Ma propre histoire démontre que le régime israélien est absolument sans pitié, qu’il agit avec une cruauté délibérée qui ne connaît aucune limite. La séparation forcée de notre famille est faite dans l’intention de nous infliger des souffrances, de refuser un père à mes enfants et les expériences et les joies de grandir dans leur patrie avec l’amour de ma grande famille. Les échanges avec mes enfants se limitent à des moments volés lors d’un appel vidéo, des tentatives pour forger et maintenir une connexion malgré la distance.

Ce n’est pas ce que je veux pour mes enfants. Mais il vaut mieux qu’ils sachent que je me suis battu pour la justice plutôt que de passivement accepter un nettoyage ethnique, mieux que je fasse tout ce que je peux pour rester debout sur notre terre plutôt que consentir au harcèlement d’Israël. Je continue mon combat parce que je veux que tous les Palestiniens vivent dans la liberté et la dignité, et je sais qu’on n’y arrivera pas sans combat, sans le sacrifice de ceux qui veulent prendre position.

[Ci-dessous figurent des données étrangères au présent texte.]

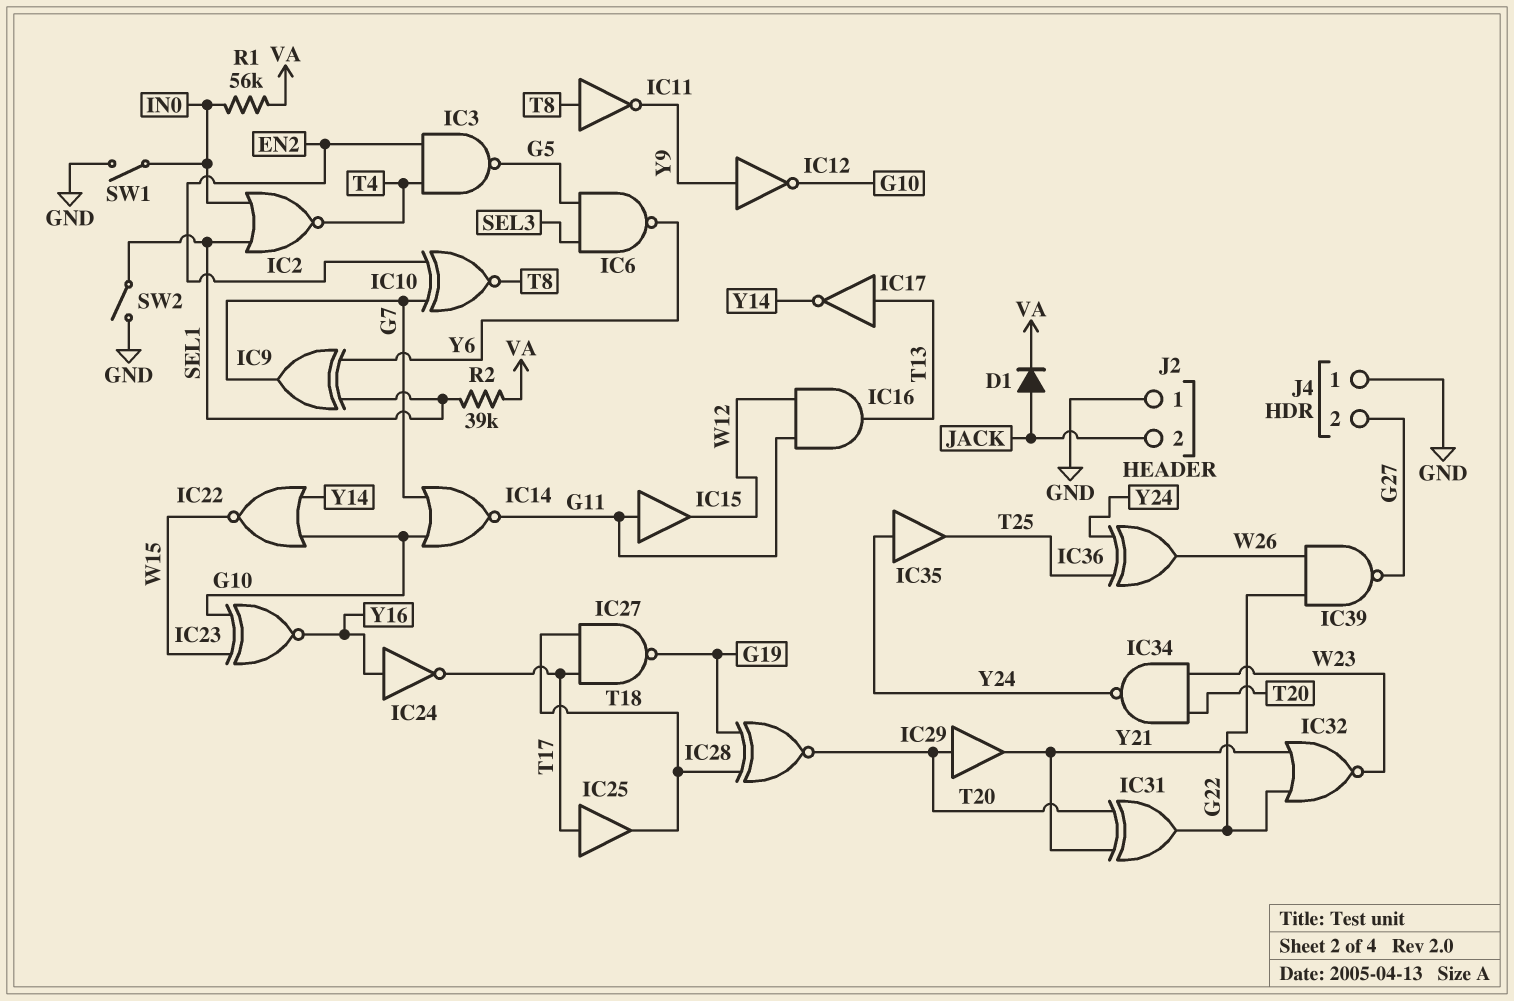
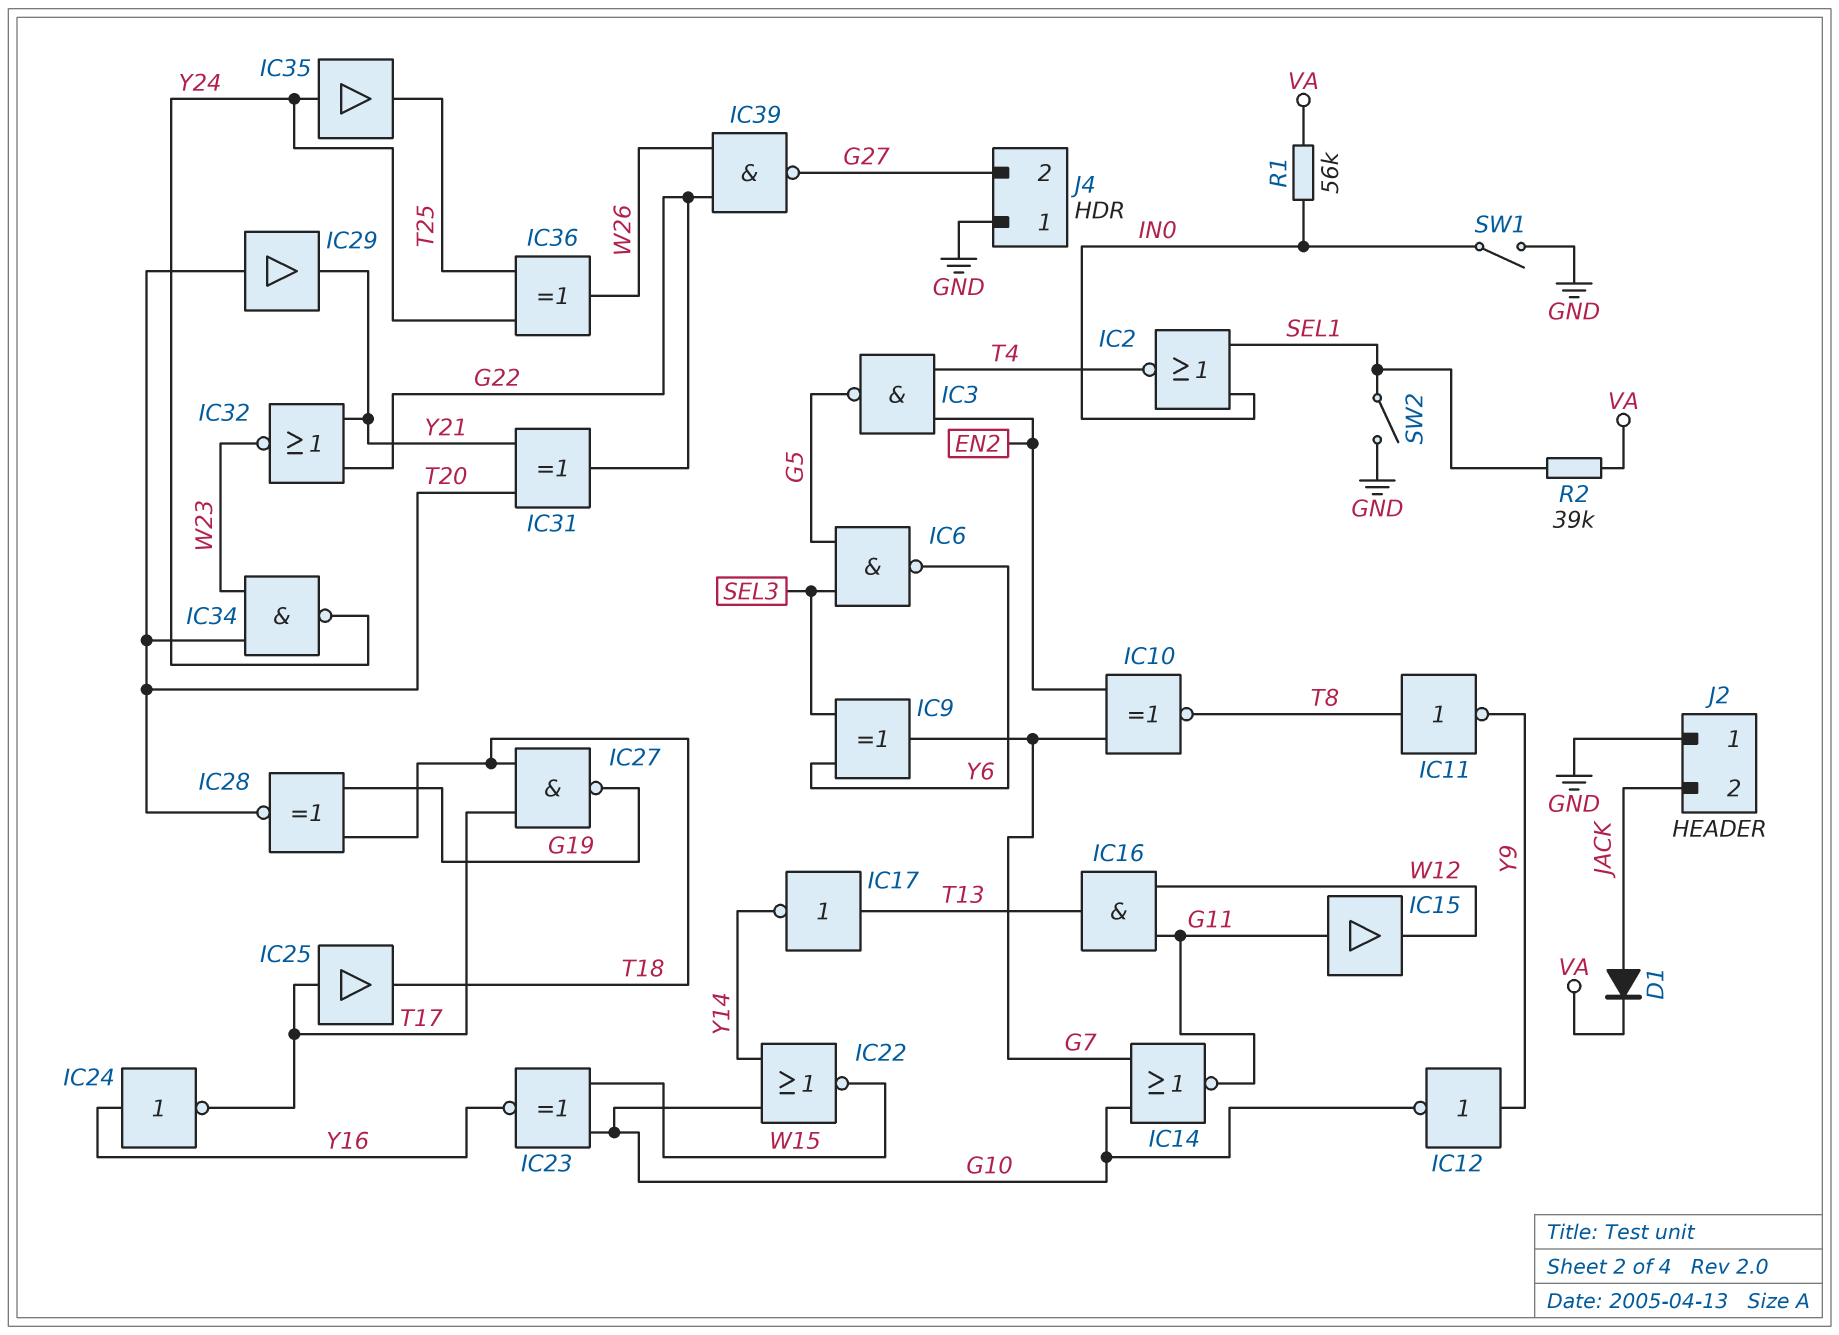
IC9: XOR (in SEL1, in Y6, out G7) -> XOR (in SEL3, in Y6, out G7)

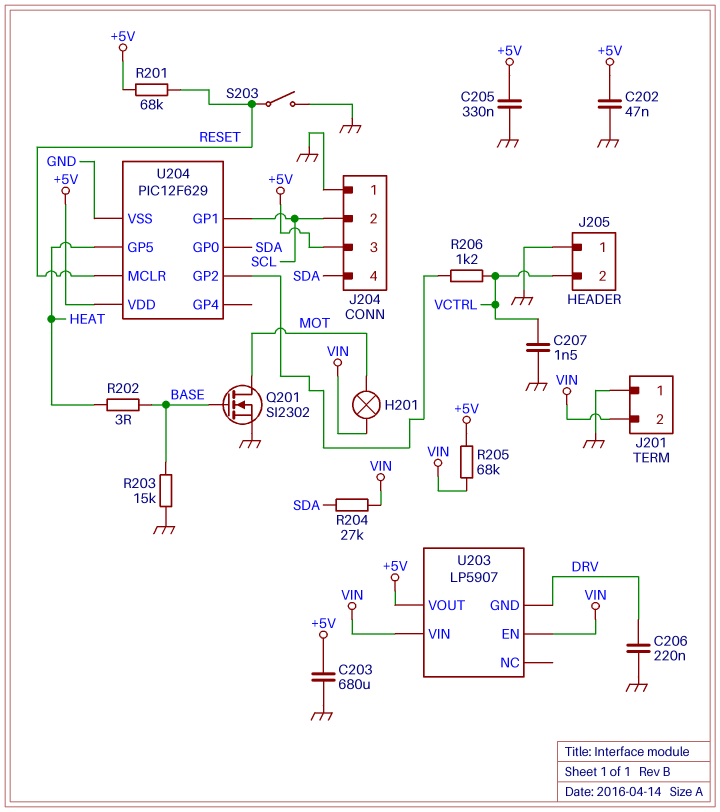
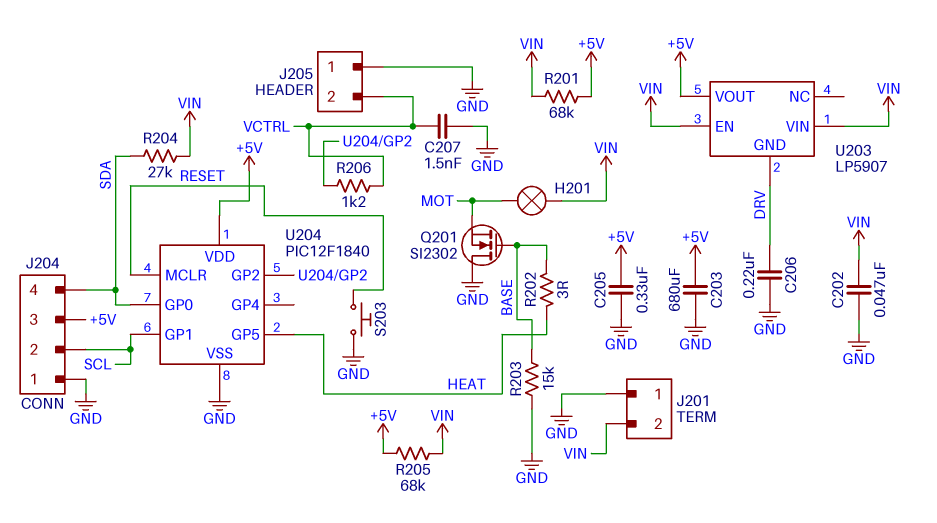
C202: 47nF (+5V, GND) -> 47nF (GND, VIN)
Q201: NMOS SI2302 (G BASE, D MOT, S GND) -> NMOS SI2302 (G BASE, D GND, S MOT)
R201: 68k (+5V, RESET) -> 68k (+5V, VIN)
S203: switch (GND, RESET) -> button (GND, RESET)
U204: PIC12F629 -> PIC12F1840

L’année dernière, les Palestiniens se sont levés par milliers pour défendre Jérusalem, déclenchant un soulèvement qui s’est répandu dans toutes les communautés palestiniennes par rejet de la colonisation israélienne. Une nouvelle génération a répété son engagement à faire progresser la lutte pour la justice, pour la libération et pour les droits des réfugiés palestiniens qui vivent en exil depuis des décennies. Comme notre peuple n’a pas cédé, je ne le peux pas non plus, ni les millions de ceux qui à travers le monde soutiennent la Palestine et dont l’engagement pour notre cause est plus important maintenant que jamais auparavant.